Reproduce the entire listing below line for line and character for character, but omit the pictures.

++++++++++++++++++++

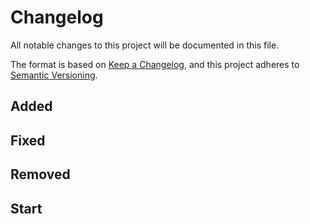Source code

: # Changelog

All notable changes to this project will be documented in this file.

The format is based on
[Keep a Changelog](https://keepachangelog.com/en/1.0.0/), and
this project adheres to
[Semantic Versioning](https://semver.org/spec/v2.0.0.html).

<!-- changelog follows -->

## Added

## Fixed

## Removed

## Start

<!-- End -->
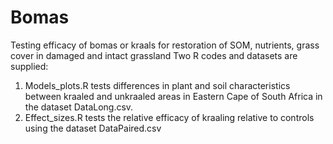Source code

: # Bomas
Testing efficacy of bomas or kraals for restoration of SOM, nutrients, grass cover in damaged and intact grassland
Two R codes and datasets are supplied:
1. Models_plots.R tests differences in plant and soil characteristics between kraaled and unkraaled areas in Eastern Cape of South Africa in the dataset DataLong.csv.  
2. Effect_sizes.R tests the relative efficacy of kraaling relative to controls using the dataset DataPaired.csv
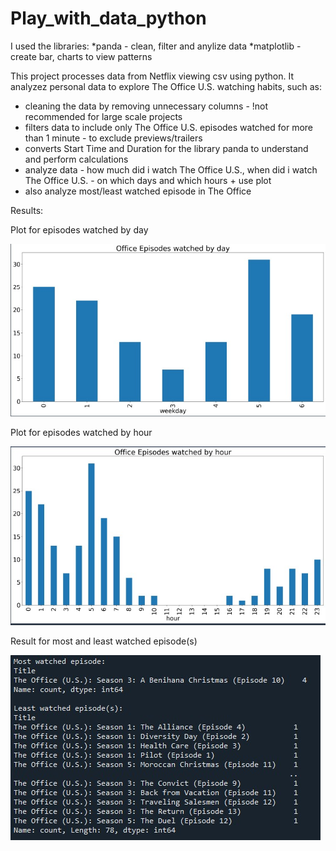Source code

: # Play_with_data_python

I used the libraries:
 *panda - clean, filter and anylize data
 *matplotlib - create bar, charts to view patterns

This project processes data from Netflix viewing csv using python. It analyzez personal data to explore The Office U.S. watching habits, such as:
 * cleaning the data by removing unnecessary columns - !not recommended for large scale projects
 * filters data to include only The Office U.S. episodes watched for more than 1 minute - to exclude previews/trailers
 * converts Start Time and Duration for the library panda to understand and perform calculations
 * analyze data - how much did i watch The Office U.S., when did i watch The Office U.S. - on which days and which hours + use plot
 * also analyze most/least watched episode in The Office

Results:

Plot for episodes watched by day

![Plot for episodes watched by day](episodes_watched_by_day.jpg)


Plot for episodes watched by hour

![Plot for episodes watched by hour](episodes_watched_by_hour.jpg)


Result for most and least watched episode(s)

![Result for most and least watched episodes](results_most_and_least_watched_episode(s).jpg)
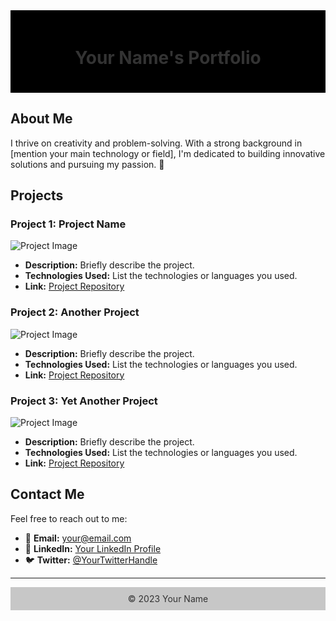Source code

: <div style="background-color: #000000; padding: 20px;">
    <h1 align="center" style="color: #333;">Your Name's Portfolio</h1>
</div>
    
## About Me

I thrive on creativity and problem-solving. With a strong background in [mention your main technology or field], I'm dedicated to building innovative solutions and pursuing my passion. 🌟

## Projects

### Project 1: Project Name

![Project Image](https://via.placeholder.com/300x200) <!-- Replace with your project image URL -->
- **Description:** Briefly describe the project.
- **Technologies Used:** List the technologies or languages you used.
- **Link:** [Project Repository](#)

### Project 2: Another Project

![Project Image](https://via.placeholder.com/300x200) <!-- Replace with your project image URL -->
- **Description:** Briefly describe the project.
- **Technologies Used:** List the technologies or languages you used.
- **Link:** [Project Repository](#)

### Project 3: Yet Another Project

![Project Image](https://via.placeholder.com/300x200) <!-- Replace with your project image URL -->
- **Description:** Briefly describe the project.
- **Technologies Used:** List the technologies or languages you used.
- **Link:** [Project Repository](#)

## Contact Me

Feel free to reach out to me:

- :e-mail: **Email:** [your@email.com](mailto:your@email.com)
- :briefcase: **LinkedIn:** [Your LinkedIn Profile](https://www.linkedin.com/in/yourprofile/)
- :bird: **Twitter:** [@YourTwitterHandle](https://twitter.com/YourTwitterHandle)

---
<div align="center" style="background-color: #c7c7c7; padding: 10px; color: #333;">
    &copy; 2023 Your Name
</div>
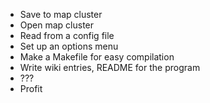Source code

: * Save to map cluster
* Open map cluster
* Read from a config file
* Set up an options menu
* Make a Makefile for easy compilation
* Write wiki entries, README for the program
* ???
* Profit

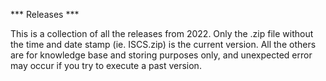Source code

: *** Releases ***

This is a collection of all the releases from 2022. Only the .zip file without the time and date stamp (ie. ISCS.zip) is the current version. All the others are for knowledge base and storing purposes only, and unexpected error may occur if you try to execute a past version.

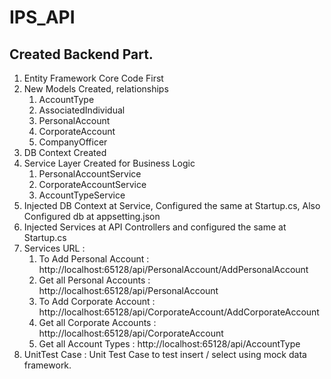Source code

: # IPS_API
 
Created Backend Part.
-----------------------
1. Entity Framework Core Code First
2. New Models Created, relationships
	1. AccountType 
	2. AssociatedIndividual
	3. PersonalAccount
	4. CorporateAccount
	5. CompanyOfficer
3. DB Context Created
4. Service Layer Created for Business Logic
	1. PersonalAccountService
	2. CorporateAccountService
	3. AccountTypeService
5. Injected DB Context at Service, Configured the same at Startup.cs, Also Configured db at appsetting.json
6. Injected Services at API Controllers and configured the same at Startup.cs
7. Services URL : 
	1. To Add Personal Account    : http://localhost:65128/api/PersonalAccount/AddPersonalAccount
	2. Get all Personal Accounts  : http://localhost:65128/api/PersonalAccount
	3. To Add Corporate Account   : http://localhost:65128/api/CorporateAccount/AddCorporateAccount
	4. Get all Corporate Accounts : http://localhost:65128/api/CorporateAccount
	5. Get all Account Types      : http://localhost:65128/api/AccountType 
8. UnitTest Case : Unit Test Case to test insert / select using mock data framework.

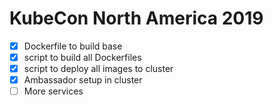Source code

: # KubeCon North America 2019

- [x] Dockerfile to build base
- [x] script to build all Dockerfiles
- [x] script to deploy all images to cluster
- [x] Ambassador setup in cluster
- [ ] More services
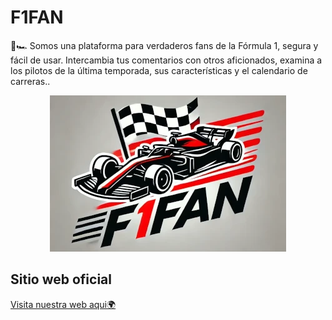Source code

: # F1FAN

🏁🏎️ Somos una plataforma para verdaderos fans de la Fórmula 1, segura y fácil de usar. Intercambia tus comentarios con otros aficionados, examina a los pilotos de la última temporada, sus características y el calendario de carreras..

<p align="center">
  <img src="https://raw.githubusercontent.com/JomaorX/F1FAN/refs/heads/main/public/logo-f1fan2.webp" alt="F1Fan Logo">
</p>

## Sitio web oficial

[Visita nuestra web aqui🌍](https://f1fan.onrender.com/)

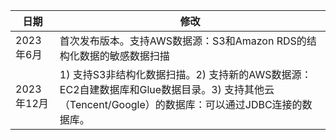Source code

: | 日期          | 修改            |
|--------------|-------------------|
| 2023年6月     | 首次发布版本。支持AWS数据源：S3和Amazon RDS的结构化数据的敏感数据扫描  |
| 2023年12月    | 1) 支持S3非结构化数据扫描。2) 支持新的AWS数据源：EC2自建数据库和Glue数据目录。3) 支持其他云（Tencent/Google）的数据库：可以通过JDBC连接的数据库。 |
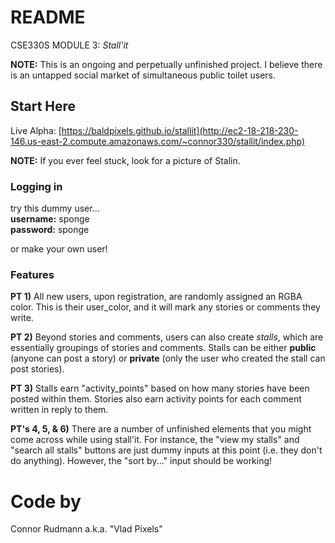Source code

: # README #
CSE330S MODULE 3: _Stall'it_

__NOTE:__ This is an ongoing and perpetually unfinished project. I believe there is an untapped social market of simultaneous public toilet users.

## Start Here ##
Live Alpha: [https://baldpixels.github.io/stallit](http://ec2-18-218-230-146.us-east-2.compute.amazonaws.com/~connor330/stallit/index.php)

__NOTE:__ If you ever feel stuck, look for a picture of Stalin.

### Logging in ###
try this dummy user...  
__username:__ sponge  
__password:__ sponge  

or make your own user!

### Features ###
__PT 1)__
All new users, upon registration, are randomly assigned an RGBA color. This is their user_color, and it will mark any stories or comments they write.

__PT 2)__
Beyond stories and comments, users can also create *stalls*, which are essentially groupings of stories and comments. Stalls can be either __public__ (anyone can post a story) or __private__ (only the user who created the stall can post stories).

__PT 3)__
Stalls earn "activity_points" based on how many stories have been posted within them. Stories also earn activity points for each comment written in reply to them.

__PT's 4, 5, & 6)__
There are a number of unfinished elements that you might come across while using stall'it. For instance, the "view my stalls" and "search all stalls" buttons are just dummy inputs at this point (i.e. they don't do anything). However, the "sort by..." input should be working!

# Code by #
Connor Rudmann a.k.a. "Vlad Pixels"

++++++++++++++++++++

* **YOUR SOLUTION**
Source code

: # Changelog

All notable changes to this project will be documented in this file.

The format is based on
[Keep a Changelog](https://keepachangelog.com/en/1.0.0/), and
this project adheres to
[Semantic Versioning](https://semver.org/spec/v2.0.0.html).

<!-- changelog follows -->

## Added

## Fixed

## Removed

## Start

<!-- End -->
Source code

: # Bomas
Testing efficacy of bomas or kraals for restoration of SOM, nutrients, grass cover in damaged and intact grassland
Two R codes and datasets are supplied:
1. Models_plots.R tests differences in plant and soil characteristics between kraaled and unkraaled areas in Eastern Cape of South Africa in the dataset DataLong.csv.  
2. Effect_sizes.R tests the relative efficacy of kraaling relative to controls using the dataset DataPaired.csv
Source code

: # Play_with_data_python

I used the libraries:
 *panda - clean, filter and anylize data
 *matplotlib - create bar, charts to view patterns

This project processes data from Netflix viewing csv using python. It analyzez personal data to explore The Office U.S. watching habits, such as:
 * cleaning the data by removing unnecessary columns - !not recommended for large scale projects
 * filters data to include only The Office U.S. episodes watched for more than 1 minute - to exclude previews/trailers
 * converts Start Time and Duration for the library panda to understand and perform calculations
 * analyze data - how much did i watch The Office U.S., when did i watch The Office U.S. - on which days and which hours + use plot
 * also analyze most/least watched episode in The Office

Results:

Plot for episodes watched by day

![Plot for episodes watched by day](episodes_watched_by_day.jpg)


Plot for episodes watched by hour

![Plot for episodes watched by hour](episodes_watched_by_hour.jpg)


Result for most and least watched episode(s)

![Result for most and least watched episodes](results_most_and_least_watched_episode(s).jpg)
Source code

: <div style="background-color: #000000; padding: 20px;">
    <h1 align="center" style="color: #333;">Your Name's Portfolio</h1>
</div>
    
## About Me

I thrive on creativity and problem-solving. With a strong background in [mention your main technology or field], I'm dedicated to building innovative solutions and pursuing my passion. 🌟

## Projects

### Project 1: Project Name

![Project Image](https://via.placeholder.com/300x200) <!-- Replace with your project image URL -->
- **Description:** Briefly describe the project.
- **Technologies Used:** List the technologies or languages you used.
- **Link:** [Project Repository](#)

### Project 2: Another Project

![Project Image](https://via.placeholder.com/300x200) <!-- Replace with your project image URL -->
- **Description:** Briefly describe the project.
- **Technologies Used:** List the technologies or languages you used.
- **Link:** [Project Repository](#)

### Project 3: Yet Another Project

![Project Image](https://via.placeholder.com/300x200) <!-- Replace with your project image URL -->
- **Description:** Briefly describe the project.
- **Technologies Used:** List the technologies or languages you used.
- **Link:** [Project Repository](#)

## Contact Me

Feel free to reach out to me:

- :e-mail: **Email:** [your@email.com](mailto:your@email.com)
- :briefcase: **LinkedIn:** [Your LinkedIn Profile](https://www.linkedin.com/in/yourprofile/)
- :bird: **Twitter:** [@YourTwitterHandle](https://twitter.com/YourTwitterHandle)

---
<div align="center" style="background-color: #c7c7c7; padding: 10px; color: #333;">
    &copy; 2023 Your Name
</div>
Source code

: * Save to map cluster
* Open map cluster
* Read from a config file
* Set up an options menu
* Make a Makefile for easy compilation
* Write wiki entries, README for the program
* ???
* Profit

Source code

: *** Releases ***

This is a collection of all the releases from 2022. Only the .zip file without the time and date stamp (ie. ISCS.zip) is the current version. All the others are for knowledge base and storing purposes only, and unexpected error may occur if you try to execute a past version.

Source code

: # IPS_API
 
Created Backend Part.
-----------------------
1. Entity Framework Core Code First
2. New Models Created, relationships
	1. AccountType 
	2. AssociatedIndividual
	3. PersonalAccount
	4. CorporateAccount
	5. CompanyOfficer
3. DB Context Created
4. Service Layer Created for Business Logic
	1. PersonalAccountService
	2. CorporateAccountService
	3. AccountTypeService
5. Injected DB Context at Service, Configured the same at Startup.cs, Also Configured db at appsetting.json
6. Injected Services at API Controllers and configured the same at Startup.cs
7. Services URL : 
	1. To Add Personal Account    : http://localhost:65128/api/PersonalAccount/AddPersonalAccount
	2. Get all Personal Accounts  : http://localhost:65128/api/PersonalAccount
	3. To Add Corporate Account   : http://localhost:65128/api/CorporateAccount/AddCorporateAccount
	4. Get all Corporate Accounts : http://localhost:65128/api/CorporateAccount
	5. Get all Account Types      : http://localhost:65128/api/AccountType 
8. UnitTest Case : Unit Test Case to test insert / select using mock data framework.

Source code

: # KubeCon North America 2019

- [x] Dockerfile to build base
- [x] script to build all Dockerfiles
- [x] script to deploy all images to cluster
- [x] Ambassador setup in cluster
- [ ] More services
Source code

: # F1FAN

🏁🏎️ Somos una plataforma para verdaderos fans de la Fórmula 1, segura y fácil de usar. Intercambia tus comentarios con otros aficionados, examina a los pilotos de la última temporada, sus características y el calendario de carreras..

<p align="center">
  <img src="https://raw.githubusercontent.com/JomaorX/F1FAN/refs/heads/main/public/logo-f1fan2.webp" alt="F1Fan Logo">
</p>

## Sitio web oficial

[Visita nuestra web aqui🌍](https://f1fan.onrender.com/)

Source code

: | 日期          | 修改            |
|--------------|-------------------|
| 2023年6月     | 首次发布版本。支持AWS数据源：S3和Amazon RDS的结构化数据的敏感数据扫描  |
| 2023年12月    | 1) 支持S3非结构化数据扫描。2) 支持新的AWS数据源：EC2自建数据库和Glue数据目录。3) 支持其他云（Tencent/Google）的数据库：可以通过JDBC连接的数据库。 |
Source code

: # README #
CSE330S MODULE 3: _Stall'it_

__NOTE:__ This is an ongoing and perpetually unfinished project. I believe there is an untapped social market of simultaneous public toilet users.

## Start Here ##
Live Alpha: [https://baldpixels.github.io/stallit](http://ec2-18-218-230-146.us-east-2.compute.amazonaws.com/~connor330/stallit/index.php)

__NOTE:__ If you ever feel stuck, look for a picture of Stalin.

### Logging in ###
try this dummy user...  
__username:__ sponge  
__password:__ sponge  

or make your own user!

### Features ###
__PT 1)__
All new users, upon registration, are randomly assigned an RGBA color. This is their user_color, and it will mark any stories or comments they write.

__PT 2)__
Beyond stories and comments, users can also create *stalls*, which are essentially groupings of stories and comments. Stalls can be either __public__ (anyone can post a story) or __private__ (only the user who created the stall can post stories).

__PT 3)__
Stalls earn "activity_points" based on how many stories have been posted within them. Stories also earn activity points for each comment written in reply to them.

__PT's 4, 5, & 6)__
There are a number of unfinished elements that you might come across while using stall'it. For instance, the "view my stalls" and "search all stalls" buttons are just dummy inputs at this point (i.e. they don't do anything). However, the "sort by..." input should be working!

# Code by #
Connor Rudmann a.k.a. "Vlad Pixels"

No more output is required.